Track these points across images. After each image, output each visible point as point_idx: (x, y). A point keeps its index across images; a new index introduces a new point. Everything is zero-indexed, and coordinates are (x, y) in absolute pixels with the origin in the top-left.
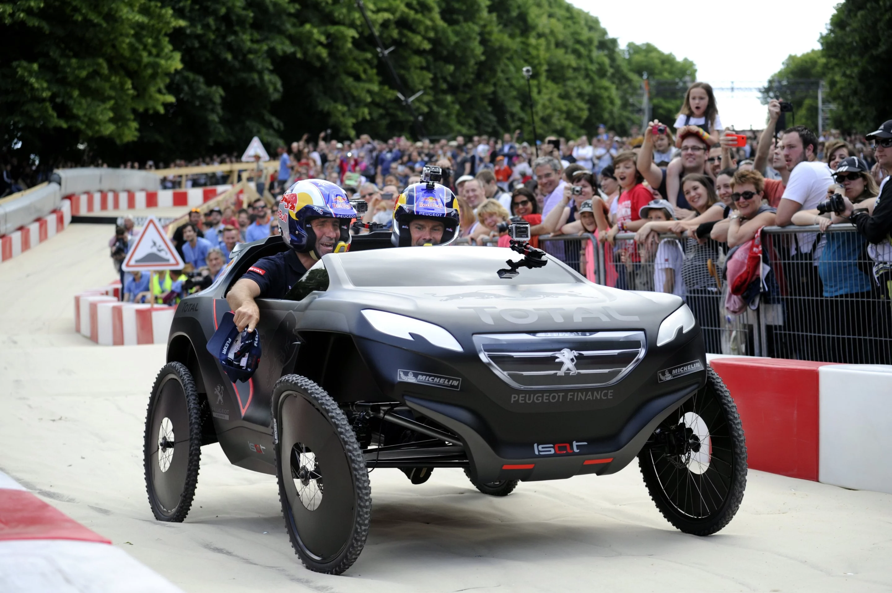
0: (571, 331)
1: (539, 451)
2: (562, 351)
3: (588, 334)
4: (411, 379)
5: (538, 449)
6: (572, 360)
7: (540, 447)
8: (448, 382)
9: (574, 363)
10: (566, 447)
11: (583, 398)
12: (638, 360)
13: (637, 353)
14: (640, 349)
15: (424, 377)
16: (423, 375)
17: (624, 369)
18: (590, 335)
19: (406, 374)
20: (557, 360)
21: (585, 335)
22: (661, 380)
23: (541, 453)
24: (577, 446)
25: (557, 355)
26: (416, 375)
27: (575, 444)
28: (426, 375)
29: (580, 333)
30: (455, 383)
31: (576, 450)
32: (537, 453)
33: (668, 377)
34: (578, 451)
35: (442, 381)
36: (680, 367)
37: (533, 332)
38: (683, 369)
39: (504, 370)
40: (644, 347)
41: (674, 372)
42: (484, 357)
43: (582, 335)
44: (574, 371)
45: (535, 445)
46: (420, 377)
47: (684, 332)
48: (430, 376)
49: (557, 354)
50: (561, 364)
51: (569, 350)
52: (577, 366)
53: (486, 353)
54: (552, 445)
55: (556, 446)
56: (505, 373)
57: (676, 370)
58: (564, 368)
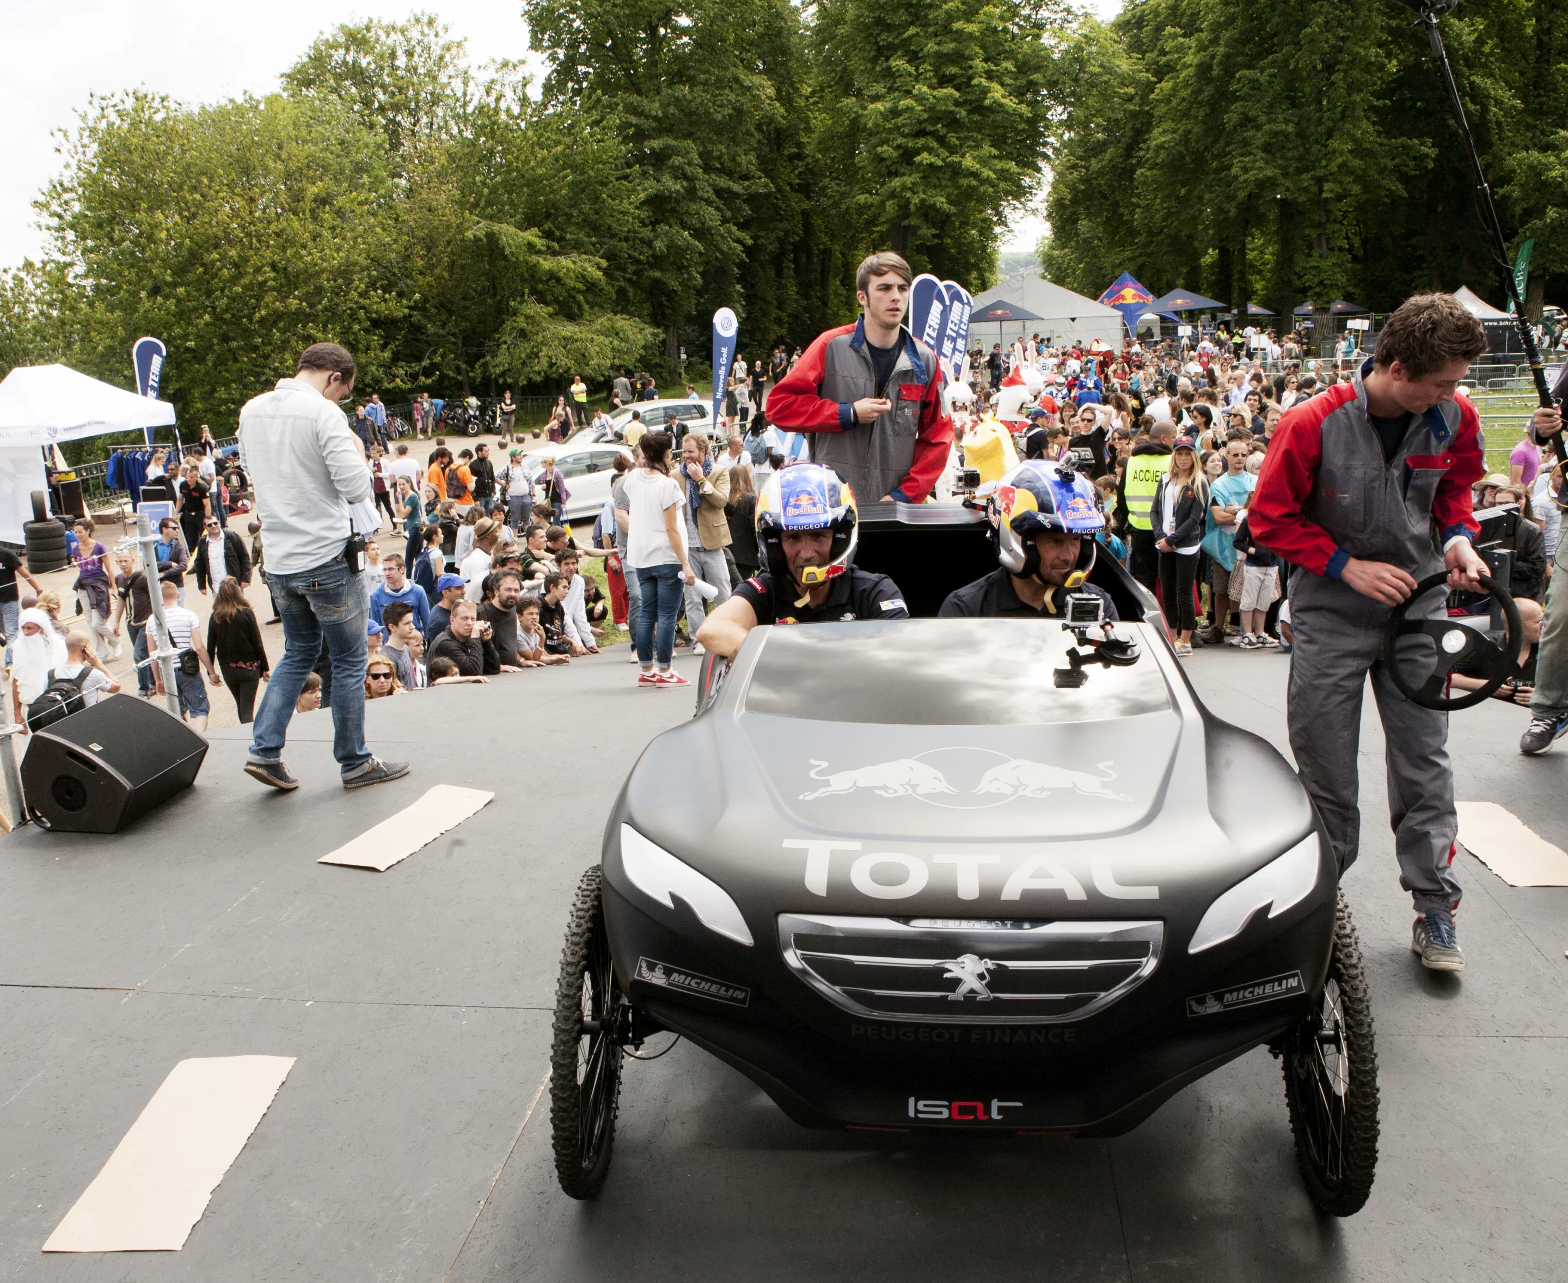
0: (990, 918)
1: (917, 1111)
2: (959, 960)
3: (1027, 926)
4: (658, 978)
5: (917, 1107)
6: (981, 977)
7: (921, 1104)
8: (727, 991)
9: (984, 982)
10: (975, 1107)
11: (1007, 1040)
12: (1138, 978)
13: (1137, 966)
14: (1144, 960)
15: (683, 977)
16: (680, 973)
17: (1103, 994)
18: (1032, 927)
19: (651, 968)
20: (947, 975)
21: (1021, 928)
22: (1192, 1012)
23: (921, 1116)
24: (999, 1108)
25: (947, 966)
26: (668, 973)
27: (995, 1104)
28: (687, 975)
29: (1009, 923)
30: (740, 995)
31: (995, 1115)
32: (911, 1113)
33: (1213, 1007)
34: (1000, 1117)
35: (714, 988)
36: (1245, 988)
37: (905, 917)
38: (1252, 992)
39: (834, 984)
40: (1155, 954)
41: (1228, 998)
42: (793, 958)
43: (1013, 927)
44: (984, 994)
45: (912, 1101)
46: (675, 976)
47: (1271, 915)
48: (693, 977)
49: (949, 964)
50: (957, 982)
51: (976, 957)
52: (991, 987)
53: (799, 952)
54: (946, 1103)
55: (956, 1104)
56: (837, 988)
57: (1235, 994)
58: (963, 990)
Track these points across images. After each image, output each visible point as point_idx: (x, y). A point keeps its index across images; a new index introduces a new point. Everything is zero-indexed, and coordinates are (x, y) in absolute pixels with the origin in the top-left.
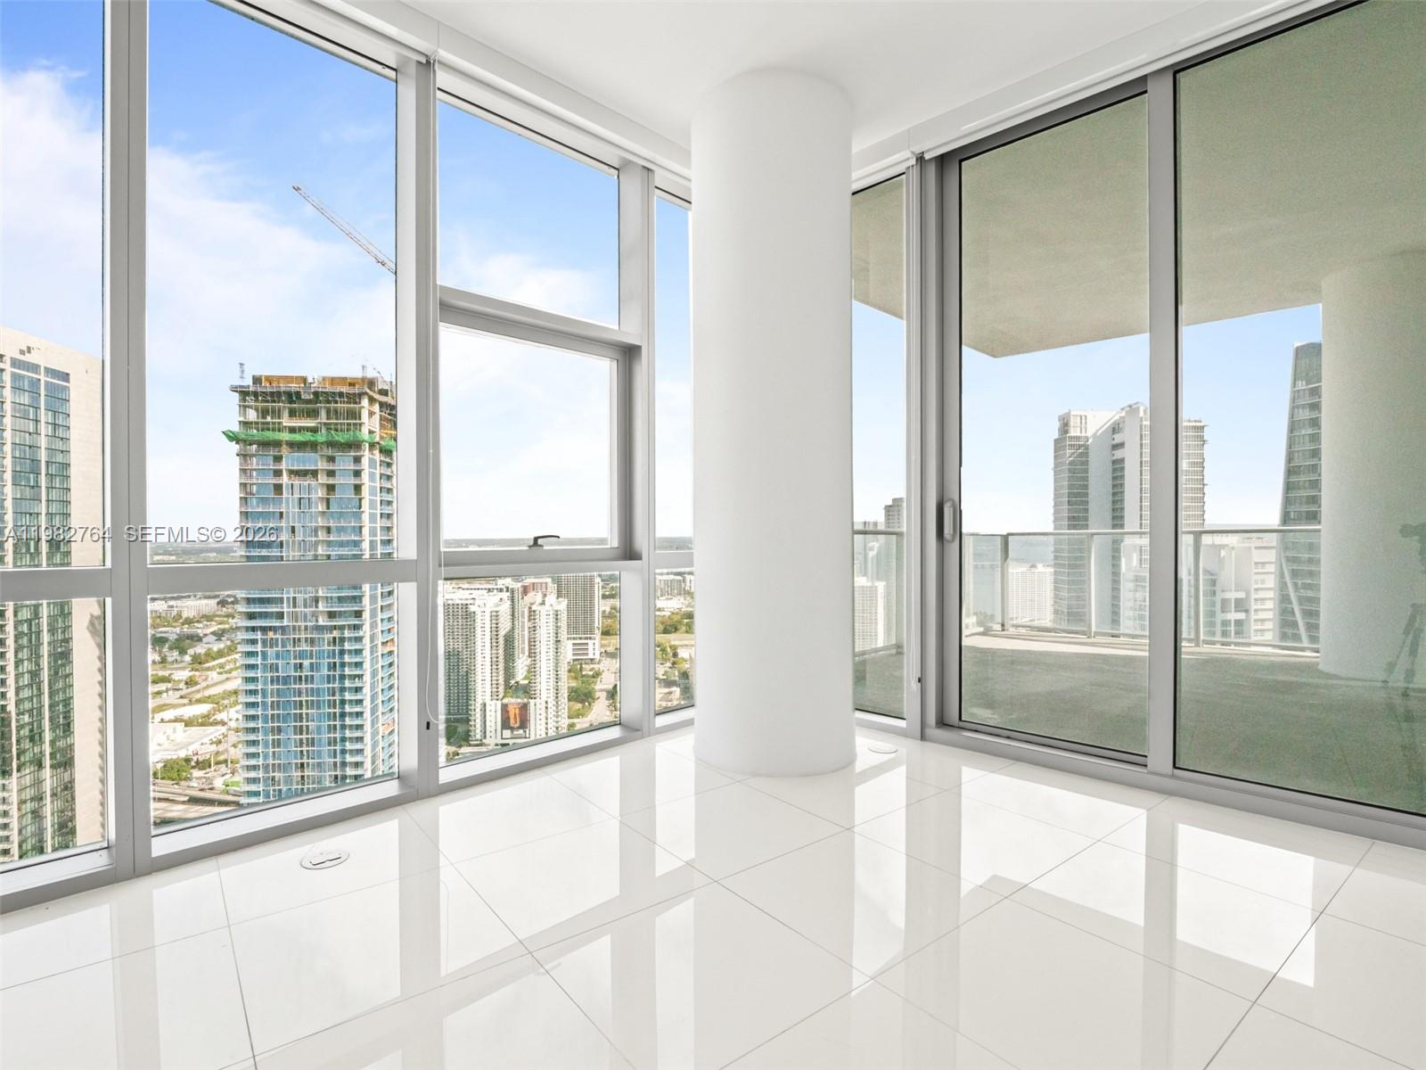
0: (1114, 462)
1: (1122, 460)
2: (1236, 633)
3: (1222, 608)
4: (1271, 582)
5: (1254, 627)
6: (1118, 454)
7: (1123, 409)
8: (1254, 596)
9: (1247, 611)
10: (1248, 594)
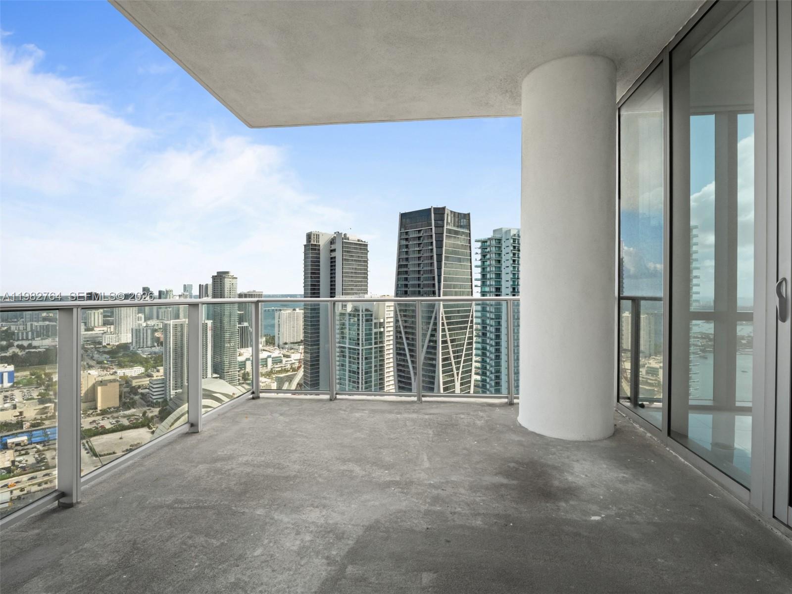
0: (331, 258)
1: (335, 258)
2: (380, 338)
3: (375, 326)
4: (392, 314)
5: (386, 334)
6: (333, 255)
7: (335, 233)
8: (386, 321)
9: (384, 328)
10: (384, 320)
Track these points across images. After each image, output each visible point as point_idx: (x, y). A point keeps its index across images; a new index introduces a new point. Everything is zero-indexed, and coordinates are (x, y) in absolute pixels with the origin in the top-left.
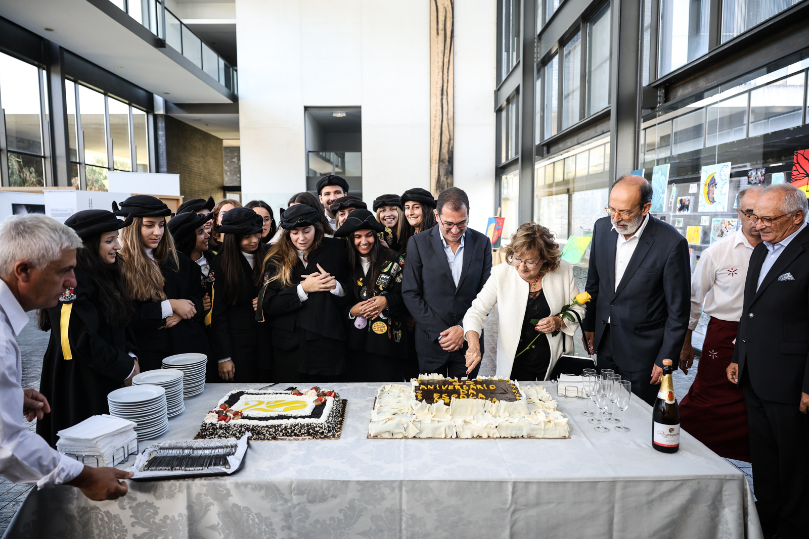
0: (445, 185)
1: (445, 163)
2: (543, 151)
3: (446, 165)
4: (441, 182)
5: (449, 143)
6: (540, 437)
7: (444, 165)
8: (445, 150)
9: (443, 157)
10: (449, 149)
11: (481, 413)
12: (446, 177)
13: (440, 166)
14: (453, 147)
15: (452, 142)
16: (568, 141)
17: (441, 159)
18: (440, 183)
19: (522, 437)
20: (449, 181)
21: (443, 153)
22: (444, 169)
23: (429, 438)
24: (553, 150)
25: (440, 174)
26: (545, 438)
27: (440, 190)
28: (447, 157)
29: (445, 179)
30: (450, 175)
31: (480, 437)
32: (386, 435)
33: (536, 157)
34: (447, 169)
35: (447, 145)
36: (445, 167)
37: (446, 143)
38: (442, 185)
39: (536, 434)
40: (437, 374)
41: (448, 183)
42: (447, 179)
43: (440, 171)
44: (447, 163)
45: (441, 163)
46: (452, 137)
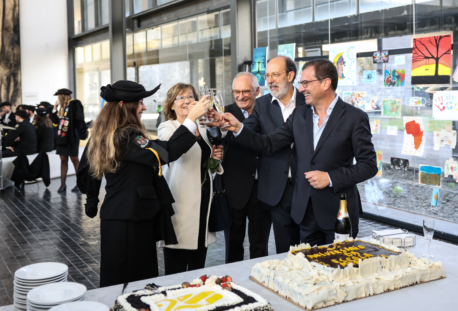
0: (10, 56)
1: (9, 32)
2: (134, 24)
3: (11, 34)
4: (6, 52)
5: (14, 10)
6: (427, 280)
7: (8, 33)
8: (9, 17)
9: (8, 25)
10: (14, 16)
11: (379, 269)
12: (11, 47)
13: (4, 35)
14: (18, 14)
15: (17, 8)
16: (163, 15)
17: (5, 27)
18: (4, 53)
19: (416, 283)
20: (15, 51)
21: (7, 20)
22: (9, 38)
23: (354, 300)
24: (144, 23)
25: (5, 44)
26: (431, 281)
27: (5, 62)
28: (12, 25)
29: (10, 50)
30: (16, 45)
31: (389, 290)
32: (320, 305)
33: (127, 29)
34: (12, 38)
35: (11, 12)
36: (10, 36)
37: (11, 9)
38: (7, 56)
39: (424, 279)
41: (14, 54)
42: (13, 49)
43: (5, 41)
44: (12, 32)
45: (5, 31)
46: (17, 3)
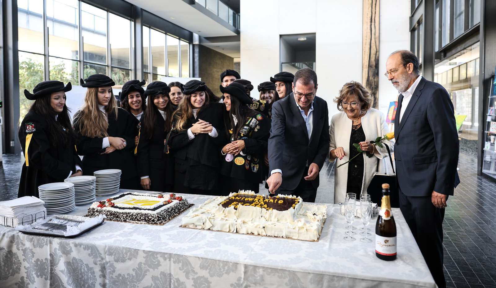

Work to be completed – Without the pictures, repeat exactly the lines running from the line containing "36: (445, 167)" through the end of the data, both ends included.

The completed task –
36: (445, 167)
37: (446, 143)
38: (442, 185)
39: (536, 434)
40: (437, 374)
41: (448, 183)
42: (447, 179)
43: (440, 171)
44: (447, 163)
45: (441, 163)
46: (452, 137)
0: (10, 56)
1: (9, 32)
2: (134, 24)
3: (11, 34)
4: (6, 52)
5: (14, 10)
6: (427, 280)
7: (8, 33)
8: (9, 17)
9: (8, 25)
10: (14, 16)
11: (379, 269)
12: (11, 47)
13: (4, 35)
14: (18, 14)
15: (17, 8)
16: (163, 15)
17: (5, 27)
18: (4, 53)
19: (416, 283)
20: (15, 51)
21: (7, 20)
22: (9, 38)
23: (354, 300)
24: (144, 23)
25: (5, 44)
26: (431, 281)
27: (5, 62)
28: (12, 25)
29: (10, 50)
30: (16, 45)
31: (389, 290)
32: (320, 305)
33: (127, 29)
34: (12, 38)
35: (11, 12)
36: (10, 36)
37: (11, 9)
38: (7, 56)
39: (424, 279)
41: (14, 54)
42: (13, 49)
43: (5, 41)
44: (12, 32)
45: (5, 31)
46: (17, 3)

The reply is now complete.